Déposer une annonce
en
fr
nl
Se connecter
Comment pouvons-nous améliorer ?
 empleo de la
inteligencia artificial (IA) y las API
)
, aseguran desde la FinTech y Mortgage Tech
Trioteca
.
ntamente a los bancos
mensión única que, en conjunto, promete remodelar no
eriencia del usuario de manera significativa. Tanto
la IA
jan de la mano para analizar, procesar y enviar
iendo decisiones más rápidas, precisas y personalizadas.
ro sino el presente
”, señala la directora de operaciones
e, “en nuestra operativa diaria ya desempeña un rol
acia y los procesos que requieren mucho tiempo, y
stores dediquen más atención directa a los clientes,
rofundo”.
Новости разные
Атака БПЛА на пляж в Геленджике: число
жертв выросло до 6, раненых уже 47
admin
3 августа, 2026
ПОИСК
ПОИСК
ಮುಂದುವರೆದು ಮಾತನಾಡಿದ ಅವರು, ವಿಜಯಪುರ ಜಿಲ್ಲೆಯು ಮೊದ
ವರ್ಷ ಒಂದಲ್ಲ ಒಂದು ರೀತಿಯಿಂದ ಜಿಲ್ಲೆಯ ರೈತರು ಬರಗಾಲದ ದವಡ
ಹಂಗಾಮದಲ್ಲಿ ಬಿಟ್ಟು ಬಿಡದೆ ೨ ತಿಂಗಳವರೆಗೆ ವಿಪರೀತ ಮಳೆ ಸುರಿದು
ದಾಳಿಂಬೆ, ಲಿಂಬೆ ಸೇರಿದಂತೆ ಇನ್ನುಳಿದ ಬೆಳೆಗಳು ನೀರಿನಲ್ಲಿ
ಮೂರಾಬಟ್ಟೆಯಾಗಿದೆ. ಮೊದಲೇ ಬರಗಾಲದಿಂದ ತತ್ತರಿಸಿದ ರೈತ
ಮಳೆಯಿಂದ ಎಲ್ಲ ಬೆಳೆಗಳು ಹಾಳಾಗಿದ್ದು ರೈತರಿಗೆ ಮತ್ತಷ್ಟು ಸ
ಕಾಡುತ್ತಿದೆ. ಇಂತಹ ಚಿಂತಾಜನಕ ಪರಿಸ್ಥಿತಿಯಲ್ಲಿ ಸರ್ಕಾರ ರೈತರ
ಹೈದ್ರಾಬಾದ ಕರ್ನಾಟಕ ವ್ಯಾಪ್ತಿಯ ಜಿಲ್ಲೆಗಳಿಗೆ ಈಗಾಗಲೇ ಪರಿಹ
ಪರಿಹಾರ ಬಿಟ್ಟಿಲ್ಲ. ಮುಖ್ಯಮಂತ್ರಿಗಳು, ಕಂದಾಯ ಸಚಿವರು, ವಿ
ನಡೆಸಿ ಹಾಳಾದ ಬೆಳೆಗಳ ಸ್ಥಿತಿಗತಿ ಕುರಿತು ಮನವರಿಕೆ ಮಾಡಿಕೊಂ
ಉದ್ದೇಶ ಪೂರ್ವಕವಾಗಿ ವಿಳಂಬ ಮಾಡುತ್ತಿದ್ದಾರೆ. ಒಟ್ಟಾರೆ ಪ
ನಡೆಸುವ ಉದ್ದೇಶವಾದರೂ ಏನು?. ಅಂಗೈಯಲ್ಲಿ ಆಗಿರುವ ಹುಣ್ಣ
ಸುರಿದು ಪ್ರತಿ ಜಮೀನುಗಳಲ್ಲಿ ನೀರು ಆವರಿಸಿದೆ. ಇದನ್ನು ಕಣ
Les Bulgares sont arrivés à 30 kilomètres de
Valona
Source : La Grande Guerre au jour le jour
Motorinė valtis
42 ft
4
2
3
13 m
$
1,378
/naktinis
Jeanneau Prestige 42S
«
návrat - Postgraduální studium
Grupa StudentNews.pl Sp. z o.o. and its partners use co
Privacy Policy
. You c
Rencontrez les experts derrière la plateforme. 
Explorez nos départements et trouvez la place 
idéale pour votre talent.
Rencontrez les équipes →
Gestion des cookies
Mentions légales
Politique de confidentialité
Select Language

Exercise prompt.
Copy every line of the records above character for character, in the same order and with the same line breaks.

Exercise solution.
Déposer une annonce
en
fr
nl
Se connecter
Comment pouvons-nous améliorer ?
 empleo de la
inteligencia artificial (IA) y las API
)
, aseguran desde la FinTech y Mortgage Tech
Trioteca
.
ntamente a los bancos
mensión única que, en conjunto, promete remodelar no
eriencia del usuario de manera significativa. Tanto
la IA
jan de la mano para analizar, procesar y enviar
iendo decisiones más rápidas, precisas y personalizadas.
ro sino el presente
”, señala la directora de operaciones
e, “en nuestra operativa diaria ya desempeña un rol
acia y los procesos que requieren mucho tiempo, y
stores dediquen más atención directa a los clientes,
rofundo”.
Новости разные
Атака БПЛА на пляж в Геленджике: число
жертв выросло до 6, раненых уже 47
admin
3 августа, 2026
ПОИСК
ПОИСК
ಮುಂದುವರೆದು ಮಾತನಾಡಿದ ಅವರು, ವಿಜಯಪುರ ಜಿಲ್ಲೆಯು ಮೊದ
ವರ್ಷ ಒಂದಲ್ಲ ಒಂದು ರೀತಿಯಿಂದ ಜಿಲ್ಲೆಯ ರೈತರು ಬರಗಾಲದ ದವಡ
ಹಂಗಾಮದಲ್ಲಿ ಬಿಟ್ಟು ಬಿಡದೆ ೨ ತಿಂಗಳವರೆಗೆ ವಿಪರೀತ ಮಳೆ ಸುರಿದು
ದಾಳಿಂಬೆ, ಲಿಂಬೆ ಸೇರಿದಂತೆ ಇನ್ನುಳಿದ ಬೆಳೆಗಳು ನೀರಿನಲ್ಲಿ
ಮೂರಾಬಟ್ಟೆಯಾಗಿದೆ. ಮೊದಲೇ ಬರಗಾಲದಿಂದ ತತ್ತರಿಸಿದ ರೈತ
ಮಳೆಯಿಂದ ಎಲ್ಲ ಬೆಳೆಗಳು ಹಾಳಾಗಿದ್ದು ರೈತರಿಗೆ ಮತ್ತಷ್ಟು ಸ
ಕಾಡುತ್ತಿದೆ. ಇಂತಹ ಚಿಂತಾಜನಕ ಪರಿಸ್ಥಿತಿಯಲ್ಲಿ ಸರ್ಕಾರ ರೈತರ
ಹೈದ್ರಾಬಾದ ಕರ್ನಾಟಕ ವ್ಯಾಪ್ತಿಯ ಜಿಲ್ಲೆಗಳಿಗೆ ಈಗಾಗಲೇ ಪರಿಹ
ಪರಿಹಾರ ಬಿಟ್ಟಿಲ್ಲ. ಮುಖ್ಯಮಂತ್ರಿಗಳು, ಕಂದಾಯ ಸಚಿವರು, ವಿ
ನಡೆಸಿ ಹಾಳಾದ ಬೆಳೆಗಳ ಸ್ಥಿತಿಗತಿ ಕುರಿತು ಮನವರಿಕೆ ಮಾಡಿಕೊಂ
ಉದ್ದೇಶ ಪೂರ್ವಕವಾಗಿ ವಿಳಂಬ ಮಾಡುತ್ತಿದ್ದಾರೆ. ಒಟ್ಟಾರೆ ಪ
ನಡೆಸುವ ಉದ್ದೇಶವಾದರೂ ಏನು?. ಅಂಗೈಯಲ್ಲಿ ಆಗಿರುವ ಹುಣ್ಣ
ಸುರಿದು ಪ್ರತಿ ಜಮೀನುಗಳಲ್ಲಿ ನೀರು ಆವರಿಸಿದೆ. ಇದನ್ನು ಕಣ
Les Bulgares sont arrivés à 30 kilomètres de
Valona
Source : La Grande Guerre au jour le jour
Motorinė valtis
42 ft
4
2
3
13 m
$
1,378
/naktinis
Jeanneau Prestige 42S
«
návrat - Postgraduální studium
Grupa StudentNews.pl Sp. z o.o. and its partners use co
Privacy Policy
. You c
Rencontrez les experts derrière la plateforme. 
Explorez nos départements et trouvez la place 
idéale pour votre talent.
Rencontrez les équipes →
Gestion des cookies
Mentions légales
Politique de confidentialité
Select Language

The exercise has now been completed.